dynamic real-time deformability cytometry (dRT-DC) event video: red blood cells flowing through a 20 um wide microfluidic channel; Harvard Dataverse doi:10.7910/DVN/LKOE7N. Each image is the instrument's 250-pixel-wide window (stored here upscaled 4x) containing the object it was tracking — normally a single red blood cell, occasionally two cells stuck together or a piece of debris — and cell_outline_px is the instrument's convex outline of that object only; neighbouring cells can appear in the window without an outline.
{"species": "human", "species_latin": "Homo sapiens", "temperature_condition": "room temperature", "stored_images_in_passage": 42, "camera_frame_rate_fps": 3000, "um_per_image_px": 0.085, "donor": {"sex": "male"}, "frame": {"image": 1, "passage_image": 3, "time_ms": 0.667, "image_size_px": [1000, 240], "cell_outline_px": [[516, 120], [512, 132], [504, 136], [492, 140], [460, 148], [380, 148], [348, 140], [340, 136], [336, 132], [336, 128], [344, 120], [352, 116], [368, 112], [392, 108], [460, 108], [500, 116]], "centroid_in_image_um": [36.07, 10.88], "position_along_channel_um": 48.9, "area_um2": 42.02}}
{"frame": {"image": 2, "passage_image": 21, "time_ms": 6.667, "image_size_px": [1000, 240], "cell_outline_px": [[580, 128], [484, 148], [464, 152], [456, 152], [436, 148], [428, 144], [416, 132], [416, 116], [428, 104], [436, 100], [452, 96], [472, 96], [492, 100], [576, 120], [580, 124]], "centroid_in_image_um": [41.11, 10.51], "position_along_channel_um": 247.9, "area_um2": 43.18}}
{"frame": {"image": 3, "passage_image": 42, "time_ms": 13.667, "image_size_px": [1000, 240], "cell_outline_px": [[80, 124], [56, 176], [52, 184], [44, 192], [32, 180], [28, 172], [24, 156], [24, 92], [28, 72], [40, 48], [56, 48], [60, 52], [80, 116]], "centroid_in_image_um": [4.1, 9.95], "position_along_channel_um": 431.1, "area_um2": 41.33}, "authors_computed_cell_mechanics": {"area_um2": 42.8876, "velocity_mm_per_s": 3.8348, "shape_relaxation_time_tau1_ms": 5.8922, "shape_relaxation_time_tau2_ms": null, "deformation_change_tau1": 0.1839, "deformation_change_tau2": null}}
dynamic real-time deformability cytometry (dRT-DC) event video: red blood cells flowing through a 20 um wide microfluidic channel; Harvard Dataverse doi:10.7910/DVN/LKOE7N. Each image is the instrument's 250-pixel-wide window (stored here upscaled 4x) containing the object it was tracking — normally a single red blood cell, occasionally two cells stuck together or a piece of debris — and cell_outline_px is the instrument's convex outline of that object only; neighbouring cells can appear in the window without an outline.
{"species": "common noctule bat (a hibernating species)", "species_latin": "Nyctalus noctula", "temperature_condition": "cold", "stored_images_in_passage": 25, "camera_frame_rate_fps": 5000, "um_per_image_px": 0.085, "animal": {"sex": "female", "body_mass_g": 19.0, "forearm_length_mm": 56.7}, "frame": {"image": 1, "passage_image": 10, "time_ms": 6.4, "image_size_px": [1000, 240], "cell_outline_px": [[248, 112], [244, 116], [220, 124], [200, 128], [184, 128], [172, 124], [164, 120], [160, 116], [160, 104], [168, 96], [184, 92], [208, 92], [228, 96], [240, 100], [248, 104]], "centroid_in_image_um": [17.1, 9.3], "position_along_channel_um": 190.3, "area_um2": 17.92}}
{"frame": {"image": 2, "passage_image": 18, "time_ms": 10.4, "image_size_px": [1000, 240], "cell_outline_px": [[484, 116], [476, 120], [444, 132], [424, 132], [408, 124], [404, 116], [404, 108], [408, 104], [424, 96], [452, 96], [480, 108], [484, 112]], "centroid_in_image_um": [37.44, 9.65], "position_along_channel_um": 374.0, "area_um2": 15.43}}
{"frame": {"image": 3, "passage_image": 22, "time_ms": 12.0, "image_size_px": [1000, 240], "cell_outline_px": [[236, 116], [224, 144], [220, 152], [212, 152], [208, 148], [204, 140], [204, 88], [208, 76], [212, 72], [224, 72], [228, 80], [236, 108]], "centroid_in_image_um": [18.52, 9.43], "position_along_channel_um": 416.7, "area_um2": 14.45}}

____________________

*Written request*:
Copy out the full material exactly as it appears.

*Exercise result*:
dynamic real-time deformability cytometry (dRT-DC) event video: red blood cells flowing through a 20 um wide microfluidic channel; Harvard Dataverse doi:10.7910/DVN/LKOE7N. Each image is the instrument's 250-pixel-wide window (stored here upscaled 4x) containing the object it was tracking — normally a single red blood cell, occasionally two cells stuck together or a piece of debris — and cell_outline_px is the instrument's convex outline of that object only; neighbouring cells can appear in the window without an outline.
{"species": "human", "species_latin": "Homo sapiens", "temperature_condition": "room temperature", "stored_images_in_passage": 42, "camera_frame_rate_fps": 3000, "um_per_image_px": 0.085, "donor": {"sex": "male"}, "frame": {"image": 1, "passage_image": 3, "time_ms": 0.667, "image_size_px": [1000, 240], "cell_outline_px": [[516, 120], [512, 132], [504, 136], [492, 140], [460, 148], [380, 148], [348, 140], [340, 136], [336, 132], [336, 128], [344, 120], [352, 116], [368, 112], [392, 108], [460, 108], [500, 116]], "centroid_in_image_um": [36.07, 10.88], "position_along_channel_um": 48.9, "area_um2": 42.02}}
{"frame": {"image": 2, "passage_image": 21, "time_ms": 6.667, "image_size_px": [1000, 240], "cell_outline_px": [[580, 128], [484, 148], [464, 152], [456, 152], [436, 148], [428, 144], [416, 132], [416, 116], [428, 104], [436, 100], [452, 96], [472, 96], [492, 100], [576, 120], [580, 124]], "centroid_in_image_um": [41.11, 10.51], "position_along_channel_um": 247.9, "area_um2": 43.18}}
{"frame": {"image": 3, "passage_image": 42, "time_ms": 13.667, "image_size_px": [1000, 240], "cell_outline_px": [[80, 124], [56, 176], [52, 184], [44, 192], [32, 180], [28, 172], [24, 156], [24, 92], [28, 72], [40, 48], [56, 48], [60, 52], [80, 116]], "centroid_in_image_um": [4.1, 9.95], "position_along_channel_um": 431.1, "area_um2": 41.33}, "authors_computed_cell_mechanics": {"area_um2": 42.8876, "velocity_mm_per_s": 3.8348, "shape_relaxation_time_tau1_ms": 5.8922, "shape_relaxation_time_tau2_ms": null, "deformation_change_tau1": 0.1839, "deformation_change_tau2": null}}
dynamic real-time deformability cytometry (dRT-DC) event video: red blood cells flowing through a 20 um wide microfluidic channel; Harvard Dataverse doi:10.7910/DVN/LKOE7N. Each image is the instrument's 250-pixel-wide window (stored here upscaled 4x) containing the object it was tracking — normally a single red blood cell, occasionally two cells stuck together or a piece of debris — and cell_outline_px is the instrument's convex outline of that object only; neighbouring cells can appear in the window without an outline.
{"species": "common noctule bat (a hibernating species)", "species_latin": "Nyctalus noctula", "temperature_condition": "cold", "stored_images_in_passage": 25, "camera_frame_rate_fps": 5000, "um_per_image_px": 0.085, "animal": {"sex": "female", "body_mass_g": 19.0, "forearm_length_mm": 56.7}, "frame": {"image": 1, "passage_image": 10, "time_ms": 6.4, "image_size_px": [1000, 240], "cell_outline_px": [[248, 112], [244, 116], [220, 124], [200, 128], [184, 128], [172, 124], [164, 120], [160, 116], [160, 104], [168, 96], [184, 92], [208, 92], [228, 96], [240, 100], [248, 104]], "centroid_in_image_um": [17.1, 9.3], "position_along_channel_um": 190.3, "area_um2": 17.92}}
{"frame": {"image": 2, "passage_image": 18, "time_ms": 10.4, "image_size_px": [1000, 240], "cell_outline_px": [[484, 116], [476, 120], [444, 132], [424, 132], [408, 124], [404, 116], [404, 108], [408, 104], [424, 96], [452, 96], [480, 108], [484, 112]], "centroid_in_image_um": [37.44, 9.65], "position_along_channel_um": 374.0, "area_um2": 15.43}}
{"frame": {"image": 3, "passage_image": 22, "time_ms": 12.0, "image_size_px": [1000, 240], "cell_outline_px": [[236, 116], [224, 144], [220, 152], [212, 152], [208, 148], [204, 140], [204, 88], [208, 76], [212, 72], [224, 72], [228, 80], [236, 108]], "centroid_in_image_um": [18.52, 9.43], "position_along_channel_um": 416.7, "area_um2": 14.45}}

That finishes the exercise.